The Averments of Loss
(a) The Pursuers' Averments
[22] In the pursuers' averments of loss in article 4 of the condescendence the following passage appears:
"In 1999 the company had put in place a network of distributors in the USA in order to market the B16 valve in the US market. A substantial number of valves supplied to the US distributors had to be returned to the company for re-engineering as a result of bearing failures. To supply other customers with replacement valves the company had to purchase valves from Technova AG at a cost of £15,659. It incurred travel costs of £3,073 in employees visiting customers to inspect defective valves. Further management and labour costs of £1,400 were incurred in identifying the cause of the bearing failures and designing a replacement bearing for use in the B16 valve.
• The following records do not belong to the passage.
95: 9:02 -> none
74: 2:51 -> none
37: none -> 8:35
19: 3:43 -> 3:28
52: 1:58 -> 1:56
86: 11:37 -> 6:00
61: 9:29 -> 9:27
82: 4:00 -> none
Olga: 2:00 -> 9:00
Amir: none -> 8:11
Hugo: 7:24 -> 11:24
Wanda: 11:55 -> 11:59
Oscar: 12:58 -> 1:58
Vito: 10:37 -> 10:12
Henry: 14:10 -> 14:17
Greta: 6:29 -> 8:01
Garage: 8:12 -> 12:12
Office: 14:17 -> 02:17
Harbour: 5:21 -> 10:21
The cost of re-engineering defective valves supplied to the US market amounted to £59,325. The failure of the B16 to function within the tolerances represented by the company has caused considerable damage to the goodwill otherwise attaching to the company's products and business. The loss of goodwill is reasonably estimated at £200,000".
(b) The Defenders' Submissions
[23] Mr Marney submitted that the averments about sales to the US market after completion were irrelevant. The clause 5.11 warranty was that as at the completion date "the company has not knowingly sold or supplied products which ... do not comply in any material respect with any ... representations ... made by it". It was concerned to protect the pursuers from claims arising out of pre-completion sales or supplies. Loss arising from post-completion sales could not be loss resulting from breach of that warranty. Further, there was no fair notice of the identity of the customers who returned failed valves, or of the nature of the failures that led to such returns. In these circumstances Mr Marney sought to have excluded from probation the averments quoted in paragraph [22] above.
(c) The Pursuers' Submissions
[24] Mr Webster submitted that, even if what Mr Marney said was sound, it did not justify excluding from probation the whole of the passage in question. Only the first two sentences and the third last sentence related to the US market. Moreover, it was not clear that the third last sentence related to the network of distributors set up in 1999.
(d) Discussion
[25] In my opinion Mr Marney was correct in his submission that losses arising from post-completion sales or supplies are not losses recoverable in a claim for breach of the clause 5.11 warranty. I do no consider that the later reference to the US market can be divorced, as Mr Webster suggested it should, from the averment about the network of distributors set up in 1999. On the other hand, I accept Mr Webster's submission that Mr Marney's motion to exclude the whole passage quoted in paragraph [22] above from probation was too sweeping. I would be minded to exclude from probation the passages which I have highlighted in bold in paragraph [22].
Result
[26] As I have set out in paragraphs [13], [21] and [25] above, I would be minded to exclude from probation (a) the averments highlighted in bold in paragraph [7], (b) the whole of the averments quoted in paragraph [14], and (c) the averments highlighted in bold in paragraph [22], at least if they remain in their present form. For the reasons given in paragraph [13], however, I shall first put the case out By Order to enable the pursuers to consider their position and move such motions for commission and diligence and for leave to amend as they think fit. I shall reserve the question of the expenses of the debate.